When I was growing up refrigerators and cars used Refrigerant 12, also known as Freon or CFC-12. It was non-flammable, efficient, nominally non-poisonous and safe, and easily made. It was even a critical ingredient in asthma inhalers. It had one problem, however. It was a Super Pollutant that punched tiny holes into the ozone layer. (It was only later, after the ozone problem was solved by banning CFCs, did global warming numbers begin to pop up next to replacement refrigerants like HFC-134a as well as historical references to R-12. Nobody cared about GWP before, and I should point out that GWP is about global warming potential, which in reality is likely far less.) Next, the new Super Pollutant was HCFC-22, which did far less ozone damage but still had to be banned... in favor of HFC-410a with a larger GWP! Now the new Super Pollutants are HFC-134a and HFC-410a, etc
My point is simple: every time a problem is addressed, someone will lose their sh*t with the replacement chemical eventually, forcing everyone to make yet another costly change. I am not against progress, but this doesn't have to be done with a heavy-handed phase out. It could be done simply by making new devices with new refrigerants, while not restricting production of current gasses.

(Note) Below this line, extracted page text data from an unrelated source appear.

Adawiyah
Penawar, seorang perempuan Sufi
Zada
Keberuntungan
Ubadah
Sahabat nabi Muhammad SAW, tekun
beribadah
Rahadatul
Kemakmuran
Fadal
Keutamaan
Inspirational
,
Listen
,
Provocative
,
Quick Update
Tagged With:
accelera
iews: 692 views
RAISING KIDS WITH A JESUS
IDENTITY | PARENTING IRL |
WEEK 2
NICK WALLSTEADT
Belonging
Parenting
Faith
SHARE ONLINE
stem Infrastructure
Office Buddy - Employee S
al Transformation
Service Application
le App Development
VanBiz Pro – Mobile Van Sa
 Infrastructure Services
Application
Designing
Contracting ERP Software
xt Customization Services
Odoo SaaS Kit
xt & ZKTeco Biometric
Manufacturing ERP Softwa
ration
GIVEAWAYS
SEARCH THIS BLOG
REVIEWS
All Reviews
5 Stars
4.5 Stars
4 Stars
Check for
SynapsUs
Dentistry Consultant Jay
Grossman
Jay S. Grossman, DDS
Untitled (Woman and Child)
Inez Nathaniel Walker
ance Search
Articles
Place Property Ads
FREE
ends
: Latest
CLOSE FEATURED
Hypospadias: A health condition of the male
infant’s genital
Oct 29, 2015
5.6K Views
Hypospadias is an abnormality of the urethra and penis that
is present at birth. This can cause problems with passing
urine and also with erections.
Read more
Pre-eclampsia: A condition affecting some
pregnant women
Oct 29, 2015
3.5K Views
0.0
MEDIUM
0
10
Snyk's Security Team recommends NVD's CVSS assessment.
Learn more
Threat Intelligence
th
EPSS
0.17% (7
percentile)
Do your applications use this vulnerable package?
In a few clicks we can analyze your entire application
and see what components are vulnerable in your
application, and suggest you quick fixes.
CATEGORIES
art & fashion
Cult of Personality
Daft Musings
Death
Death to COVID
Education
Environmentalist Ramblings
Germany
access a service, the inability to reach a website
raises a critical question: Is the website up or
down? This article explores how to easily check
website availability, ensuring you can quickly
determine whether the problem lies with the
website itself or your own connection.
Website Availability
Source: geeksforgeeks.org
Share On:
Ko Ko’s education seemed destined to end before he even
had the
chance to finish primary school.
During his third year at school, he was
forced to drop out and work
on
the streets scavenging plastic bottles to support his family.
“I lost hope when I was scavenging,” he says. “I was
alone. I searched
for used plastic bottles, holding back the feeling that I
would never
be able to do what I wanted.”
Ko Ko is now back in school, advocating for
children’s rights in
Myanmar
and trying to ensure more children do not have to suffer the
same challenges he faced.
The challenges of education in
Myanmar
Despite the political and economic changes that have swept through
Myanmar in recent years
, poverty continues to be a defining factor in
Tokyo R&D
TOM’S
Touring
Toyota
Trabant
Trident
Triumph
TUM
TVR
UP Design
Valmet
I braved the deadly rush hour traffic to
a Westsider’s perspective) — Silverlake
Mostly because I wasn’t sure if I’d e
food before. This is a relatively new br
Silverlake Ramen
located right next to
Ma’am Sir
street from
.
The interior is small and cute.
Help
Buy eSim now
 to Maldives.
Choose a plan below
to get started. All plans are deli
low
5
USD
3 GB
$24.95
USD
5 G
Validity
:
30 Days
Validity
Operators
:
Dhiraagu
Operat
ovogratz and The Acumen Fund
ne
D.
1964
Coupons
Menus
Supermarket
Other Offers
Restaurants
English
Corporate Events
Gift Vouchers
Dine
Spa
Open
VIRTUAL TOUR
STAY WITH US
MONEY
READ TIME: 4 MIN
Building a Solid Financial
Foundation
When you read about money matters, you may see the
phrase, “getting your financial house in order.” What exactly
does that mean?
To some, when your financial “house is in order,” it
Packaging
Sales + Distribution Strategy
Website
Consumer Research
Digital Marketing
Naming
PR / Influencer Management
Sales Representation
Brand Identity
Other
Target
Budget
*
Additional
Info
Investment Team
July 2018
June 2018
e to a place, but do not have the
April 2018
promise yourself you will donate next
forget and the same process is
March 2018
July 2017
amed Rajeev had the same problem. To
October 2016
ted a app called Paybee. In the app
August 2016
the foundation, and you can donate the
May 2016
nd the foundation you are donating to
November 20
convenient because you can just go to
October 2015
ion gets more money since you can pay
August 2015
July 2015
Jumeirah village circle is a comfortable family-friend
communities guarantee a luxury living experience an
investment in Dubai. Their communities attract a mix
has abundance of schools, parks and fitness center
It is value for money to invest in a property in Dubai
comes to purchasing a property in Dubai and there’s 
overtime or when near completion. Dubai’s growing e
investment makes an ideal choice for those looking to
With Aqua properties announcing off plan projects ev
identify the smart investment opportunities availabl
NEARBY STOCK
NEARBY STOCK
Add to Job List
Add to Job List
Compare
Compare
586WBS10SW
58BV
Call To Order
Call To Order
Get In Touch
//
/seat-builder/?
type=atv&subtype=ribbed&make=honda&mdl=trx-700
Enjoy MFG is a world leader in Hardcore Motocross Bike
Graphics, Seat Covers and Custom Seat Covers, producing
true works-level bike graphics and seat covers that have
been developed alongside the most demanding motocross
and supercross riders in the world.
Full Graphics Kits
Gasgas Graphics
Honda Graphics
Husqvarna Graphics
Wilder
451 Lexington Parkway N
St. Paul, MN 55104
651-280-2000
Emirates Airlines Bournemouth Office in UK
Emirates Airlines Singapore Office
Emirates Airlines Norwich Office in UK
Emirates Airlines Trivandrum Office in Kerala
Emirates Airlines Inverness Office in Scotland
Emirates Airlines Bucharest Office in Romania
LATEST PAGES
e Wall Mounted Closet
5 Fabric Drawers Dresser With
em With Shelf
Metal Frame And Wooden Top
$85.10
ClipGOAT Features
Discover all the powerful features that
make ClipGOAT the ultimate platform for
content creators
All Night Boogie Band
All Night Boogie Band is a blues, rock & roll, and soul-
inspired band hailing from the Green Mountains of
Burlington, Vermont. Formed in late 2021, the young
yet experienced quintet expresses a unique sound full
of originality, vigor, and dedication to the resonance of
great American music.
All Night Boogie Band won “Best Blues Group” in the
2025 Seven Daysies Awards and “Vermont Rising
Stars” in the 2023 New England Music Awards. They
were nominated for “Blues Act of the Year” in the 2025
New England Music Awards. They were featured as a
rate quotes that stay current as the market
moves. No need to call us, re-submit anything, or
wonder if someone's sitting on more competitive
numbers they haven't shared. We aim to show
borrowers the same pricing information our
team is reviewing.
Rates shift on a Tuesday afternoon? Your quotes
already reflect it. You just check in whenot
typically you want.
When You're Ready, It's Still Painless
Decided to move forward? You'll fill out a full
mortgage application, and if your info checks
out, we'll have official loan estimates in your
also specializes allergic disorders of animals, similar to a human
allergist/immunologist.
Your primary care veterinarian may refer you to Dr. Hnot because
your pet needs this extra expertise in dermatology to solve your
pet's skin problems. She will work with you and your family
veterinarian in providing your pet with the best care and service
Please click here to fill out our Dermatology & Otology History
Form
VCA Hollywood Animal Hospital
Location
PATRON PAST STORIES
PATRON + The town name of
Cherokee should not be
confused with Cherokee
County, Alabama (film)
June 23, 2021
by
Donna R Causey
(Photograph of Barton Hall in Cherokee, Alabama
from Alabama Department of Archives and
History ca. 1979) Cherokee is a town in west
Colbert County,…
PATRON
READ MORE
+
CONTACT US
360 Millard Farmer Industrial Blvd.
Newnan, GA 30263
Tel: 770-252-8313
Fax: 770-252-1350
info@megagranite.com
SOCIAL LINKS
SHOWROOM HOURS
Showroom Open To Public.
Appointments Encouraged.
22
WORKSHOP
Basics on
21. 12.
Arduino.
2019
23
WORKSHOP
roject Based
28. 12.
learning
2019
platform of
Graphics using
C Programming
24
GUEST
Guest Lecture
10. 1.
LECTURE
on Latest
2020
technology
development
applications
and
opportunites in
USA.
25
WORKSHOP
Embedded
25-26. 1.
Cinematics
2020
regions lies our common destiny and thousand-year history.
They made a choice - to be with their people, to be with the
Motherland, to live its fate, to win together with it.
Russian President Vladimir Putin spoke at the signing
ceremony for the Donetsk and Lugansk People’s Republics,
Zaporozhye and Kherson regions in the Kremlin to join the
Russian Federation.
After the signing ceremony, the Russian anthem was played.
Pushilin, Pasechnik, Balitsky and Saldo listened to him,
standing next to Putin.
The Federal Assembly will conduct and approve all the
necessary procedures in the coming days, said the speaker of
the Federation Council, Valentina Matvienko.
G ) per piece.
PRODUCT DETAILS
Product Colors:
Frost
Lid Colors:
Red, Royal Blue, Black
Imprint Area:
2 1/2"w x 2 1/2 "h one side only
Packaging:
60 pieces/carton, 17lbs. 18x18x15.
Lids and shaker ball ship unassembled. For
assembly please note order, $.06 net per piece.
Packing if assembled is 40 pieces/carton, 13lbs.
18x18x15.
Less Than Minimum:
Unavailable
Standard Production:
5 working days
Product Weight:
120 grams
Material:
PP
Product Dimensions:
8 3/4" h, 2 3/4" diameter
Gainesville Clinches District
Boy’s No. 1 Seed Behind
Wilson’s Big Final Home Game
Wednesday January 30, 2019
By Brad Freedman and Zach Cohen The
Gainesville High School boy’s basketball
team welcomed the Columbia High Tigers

Mark my words: when HFCs are no longer available as refrigerants, someone will come for HFO refrigerants, like R-1234yf, even though the GWP is less than that of carbon dioxide, because they will find something wrong with it. There is also money to be made in forcing an industry to adopt new tools, equipment, chemicals, and processes. And for those who say this is based on good earth science, I will remind you of the countless predictions about sea level and global temperature that have never come to fruition.